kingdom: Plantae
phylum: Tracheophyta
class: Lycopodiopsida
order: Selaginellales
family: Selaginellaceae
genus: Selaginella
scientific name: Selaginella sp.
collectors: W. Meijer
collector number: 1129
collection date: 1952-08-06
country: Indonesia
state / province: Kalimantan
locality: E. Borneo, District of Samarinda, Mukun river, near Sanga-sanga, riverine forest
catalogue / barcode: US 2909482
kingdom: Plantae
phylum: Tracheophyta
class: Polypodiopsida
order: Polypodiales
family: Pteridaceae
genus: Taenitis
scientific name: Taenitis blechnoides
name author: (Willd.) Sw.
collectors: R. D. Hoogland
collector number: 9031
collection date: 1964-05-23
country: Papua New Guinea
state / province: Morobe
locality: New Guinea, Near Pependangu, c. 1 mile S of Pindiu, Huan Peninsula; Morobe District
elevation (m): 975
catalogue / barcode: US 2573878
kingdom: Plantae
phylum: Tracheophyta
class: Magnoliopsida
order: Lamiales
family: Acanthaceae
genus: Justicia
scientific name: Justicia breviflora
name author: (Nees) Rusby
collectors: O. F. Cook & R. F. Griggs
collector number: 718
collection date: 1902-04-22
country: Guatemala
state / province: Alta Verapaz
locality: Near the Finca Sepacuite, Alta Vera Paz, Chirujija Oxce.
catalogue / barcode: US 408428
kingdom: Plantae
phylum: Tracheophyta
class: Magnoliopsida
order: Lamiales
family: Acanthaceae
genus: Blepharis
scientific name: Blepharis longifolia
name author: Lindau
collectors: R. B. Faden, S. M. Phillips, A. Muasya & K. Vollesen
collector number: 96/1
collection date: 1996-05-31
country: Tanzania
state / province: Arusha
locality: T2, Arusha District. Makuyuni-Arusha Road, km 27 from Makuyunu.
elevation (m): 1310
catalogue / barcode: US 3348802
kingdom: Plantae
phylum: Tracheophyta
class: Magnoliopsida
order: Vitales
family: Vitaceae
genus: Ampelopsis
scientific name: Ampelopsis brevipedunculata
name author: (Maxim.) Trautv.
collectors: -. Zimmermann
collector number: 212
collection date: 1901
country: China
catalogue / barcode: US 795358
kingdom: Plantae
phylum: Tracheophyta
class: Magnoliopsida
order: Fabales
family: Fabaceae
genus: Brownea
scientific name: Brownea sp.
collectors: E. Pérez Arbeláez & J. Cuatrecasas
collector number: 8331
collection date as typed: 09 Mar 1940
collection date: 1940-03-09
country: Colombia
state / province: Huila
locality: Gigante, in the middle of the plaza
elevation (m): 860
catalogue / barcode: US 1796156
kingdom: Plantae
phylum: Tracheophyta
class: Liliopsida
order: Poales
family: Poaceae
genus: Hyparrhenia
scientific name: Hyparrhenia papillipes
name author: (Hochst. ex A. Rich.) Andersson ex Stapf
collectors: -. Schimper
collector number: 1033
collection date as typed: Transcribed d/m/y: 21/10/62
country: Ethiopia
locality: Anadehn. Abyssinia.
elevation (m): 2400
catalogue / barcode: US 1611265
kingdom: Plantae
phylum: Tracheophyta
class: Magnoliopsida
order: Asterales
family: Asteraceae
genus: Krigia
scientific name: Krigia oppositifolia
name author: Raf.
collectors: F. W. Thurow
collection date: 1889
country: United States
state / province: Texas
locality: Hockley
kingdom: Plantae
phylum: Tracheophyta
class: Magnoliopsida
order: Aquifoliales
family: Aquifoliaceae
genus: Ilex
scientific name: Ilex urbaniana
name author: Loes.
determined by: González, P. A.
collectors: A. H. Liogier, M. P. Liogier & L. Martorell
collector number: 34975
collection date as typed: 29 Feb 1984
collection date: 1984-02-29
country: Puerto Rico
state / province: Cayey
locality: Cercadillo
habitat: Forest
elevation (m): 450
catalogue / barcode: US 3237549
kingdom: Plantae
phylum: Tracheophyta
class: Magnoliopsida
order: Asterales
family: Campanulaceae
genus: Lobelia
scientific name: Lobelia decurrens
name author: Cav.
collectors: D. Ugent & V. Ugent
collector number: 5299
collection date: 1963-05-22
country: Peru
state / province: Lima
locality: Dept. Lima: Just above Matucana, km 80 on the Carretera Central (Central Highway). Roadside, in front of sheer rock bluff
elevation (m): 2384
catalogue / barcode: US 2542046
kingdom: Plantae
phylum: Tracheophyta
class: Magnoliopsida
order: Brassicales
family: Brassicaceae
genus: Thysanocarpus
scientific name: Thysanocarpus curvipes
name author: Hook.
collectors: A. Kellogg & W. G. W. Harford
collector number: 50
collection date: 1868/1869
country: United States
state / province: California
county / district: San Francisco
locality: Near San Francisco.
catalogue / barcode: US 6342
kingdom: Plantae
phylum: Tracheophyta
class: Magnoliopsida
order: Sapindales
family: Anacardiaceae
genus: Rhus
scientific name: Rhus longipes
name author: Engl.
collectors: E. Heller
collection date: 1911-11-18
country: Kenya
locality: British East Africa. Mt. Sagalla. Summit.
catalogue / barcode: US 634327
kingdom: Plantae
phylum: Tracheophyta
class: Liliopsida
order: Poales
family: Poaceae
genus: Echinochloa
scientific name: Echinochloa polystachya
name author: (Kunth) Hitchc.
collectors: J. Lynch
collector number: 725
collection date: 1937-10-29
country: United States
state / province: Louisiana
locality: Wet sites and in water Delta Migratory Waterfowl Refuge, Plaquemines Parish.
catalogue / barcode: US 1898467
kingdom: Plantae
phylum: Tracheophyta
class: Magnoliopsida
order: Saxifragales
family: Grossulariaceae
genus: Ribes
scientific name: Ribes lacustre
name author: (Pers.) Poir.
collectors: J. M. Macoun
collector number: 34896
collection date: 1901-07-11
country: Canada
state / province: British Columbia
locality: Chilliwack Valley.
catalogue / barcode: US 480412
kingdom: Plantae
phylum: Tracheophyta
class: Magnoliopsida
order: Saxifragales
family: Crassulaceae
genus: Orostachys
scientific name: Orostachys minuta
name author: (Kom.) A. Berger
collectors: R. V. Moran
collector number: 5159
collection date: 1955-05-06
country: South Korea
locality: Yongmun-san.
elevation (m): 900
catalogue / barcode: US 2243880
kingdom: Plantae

*-*-*

Can you rewrite the records starting at the line that contains "catalogue / barcode: US 3237549" and stopping after the line that contains "collector number: 5299", changing "scientific name" to "taxon name" and leaving everything else the same?

catalogue / barcode: US 3237549
kingdom: Plantae
phylum: Tracheophyta
class: Magnoliopsida
order: Asterales
family: Campanulaceae
genus: Lobelia
taxon name: Lobelia decurrens
name author: Cav.
collectors: D. Ugent & V. Ugent
collector number: 5299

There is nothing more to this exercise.